O que você leva de aprendizado de experimentar com os produtos da sociobiodiversidade?
Aprendi muito no processo. Em uma das tentativas, usei pouco mel, e a mistura não deu liga, ficando solta. Mas não joguei fora. Pensei: “Por que não fazer granola?”. Acrescentei aveia em flocos maiores e ficou ótimo! Foi mais uma ideia que nasceu de um “erro”. Além disso, minha sobrinha precisava de um projeto escolar no ano passado e resolvemos adaptar a farinha de jatobá. O resultado foi incrível. Vendemos pacotes por R$5, e a demanda foi tão grande que acabamos compartilhando a receita. Castanhas de pequi e baru só trouxeram alegria para minha vida. Tive a oportunidade de contar com três estagiários que realizaram análises, e os testes mostraram que as barrinhas do Cerrado superaram até marcas nacionais e internacionais. E, como bônus, a granola virou um sucesso. Agora, estou planejando ampliar a produção com quatro sabores principais: buriti, baru, pequi e jatobá. Cada um deles é um superalimento, repleto de nutrientes. Porém, como são tão ricos, oriento sempre consumir com moderação.

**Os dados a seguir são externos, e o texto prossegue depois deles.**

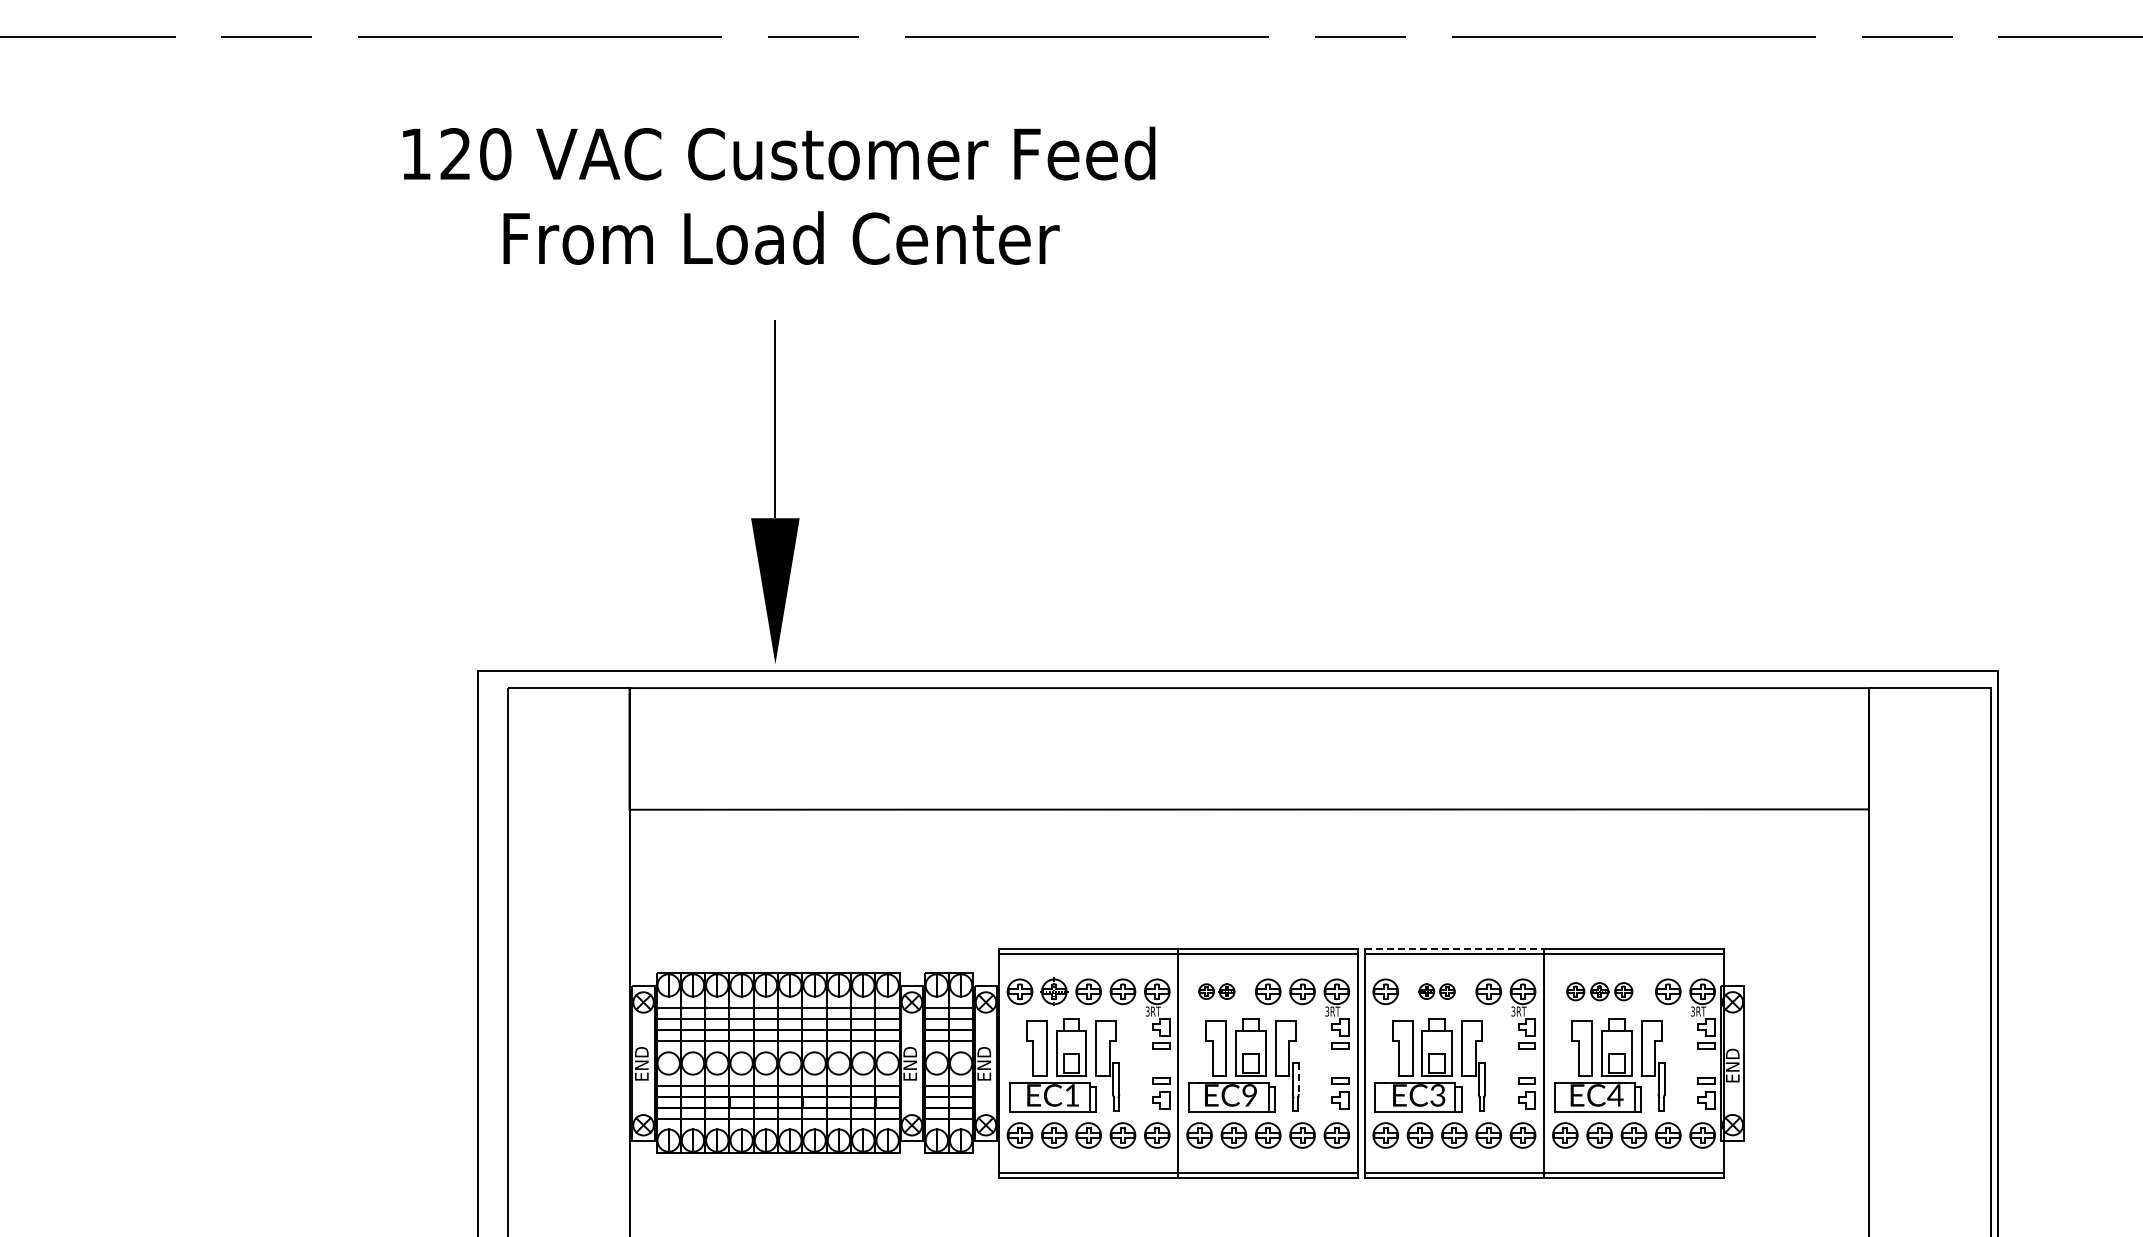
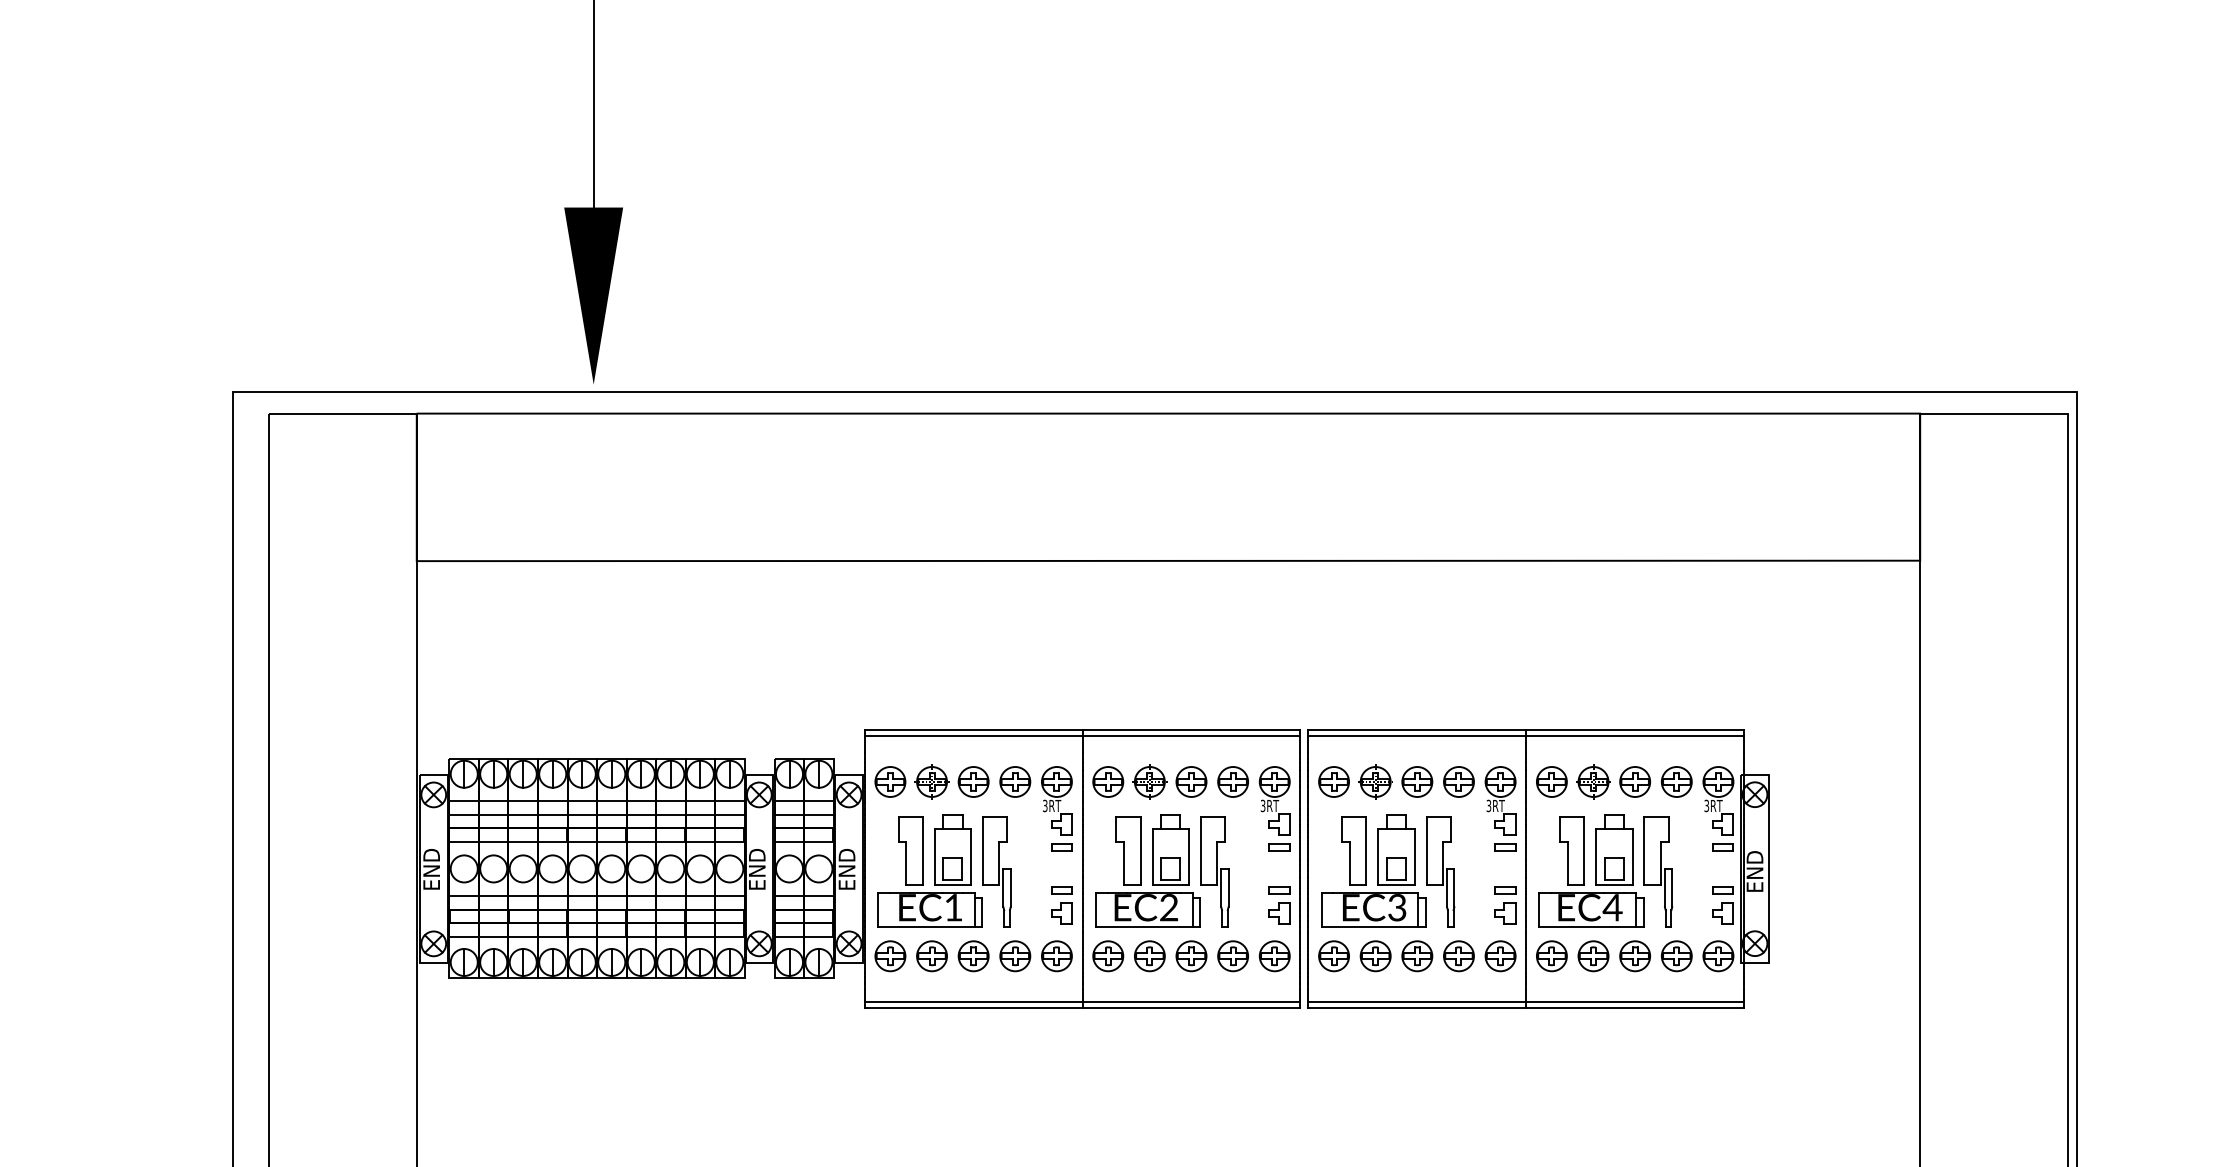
line: (1454, 948) -> (1417, 729), dashed -> solid
part: (1216, 991) -> (1128, 781), size x1.67
part: (1436, 991) -> (1395, 781), size x1.67
part: (1599, 991) -> (1593, 781), size x1.43
line: (1298, 1079) -> (1228, 888), dashed -> solid
text: (1249, 1095) -> (1168, 907), EC9 -> EC2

E a geleia de maracujá do mato com castanha de pequi?
Foi durante a pandemia que surgiu uma oportunidade incrível. Foi lançado um edital para um festival gastronômico que selecionaria produtos feitos a partir da sociobiodiversidade. Entre as categorias estavam geleias, licores, doces e compotas, todos valorizando os frutos do Cerrado. Resolvi participar com três produtos: compota de castanha, geleia de maracujá do mato e conserva de castanha. Um dos critérios era enviar os produtos com rótulo, nome fantasia e receita. Pensei muito no nome que daria aos meus produtos. Maracujá e pequi têm nomes masculinos, então decidi chamar a geleia de maracujá do mato com castanha de pequi de Macho do Cerrado. Encarei o desafio, preparei tudo direitinho e enviei. O resultado foi divulgado em um evento online, com 79 ou 89 inscritos. Cada participante recebeu comentários sobre seus produtos. Quando chegou minha vez, uma das avaliadoras começou dizendo, de forma descontraída: “Experimentei o Macho do Cerrado… Se meu marido escutar isso, vou me divorciar!” Todos riram, mas o que veio em seguida foi emocionante. Ela comentou que a geleia a transportou para uma experiência gastronômica na França. Comparou os frutos do Cerrado com sabores franceses, elogiando a textura, o sabor e o aroma do meu produto. Entre tantas inscrições, fiquei entre os 10 primeiros. Foi uma alegria enorme ser reconhecida em meio a tantas pessoas talentosas.
Quais são os maiores desafios do Cerrado hoje?
O desmatamento é um grande problema. Cortam a vegetação para fazer carvão, drenam as veredas. Precisamos transmitir para as pessoas a importância de respeitar o Cerrado.
E quais as perspectivas para o futuro?
Agora, a meta é fazer a lei chegar a todo o Cerrado. Também quero continuar criando produtos e levar esse conhecimento para frente, para que as próximas gerações respeitem e valorizem o que temos.
O que o Cerrado significa para você?
O Cerrado nunca te deixa na mão. Ele sempre te dá algo. É um bioma maravilhoso, cheio de possibilidades. Trabalhar com ele só me trouxe alegria. E é muito bom ver o resultado do trabalho sendo reconhecido.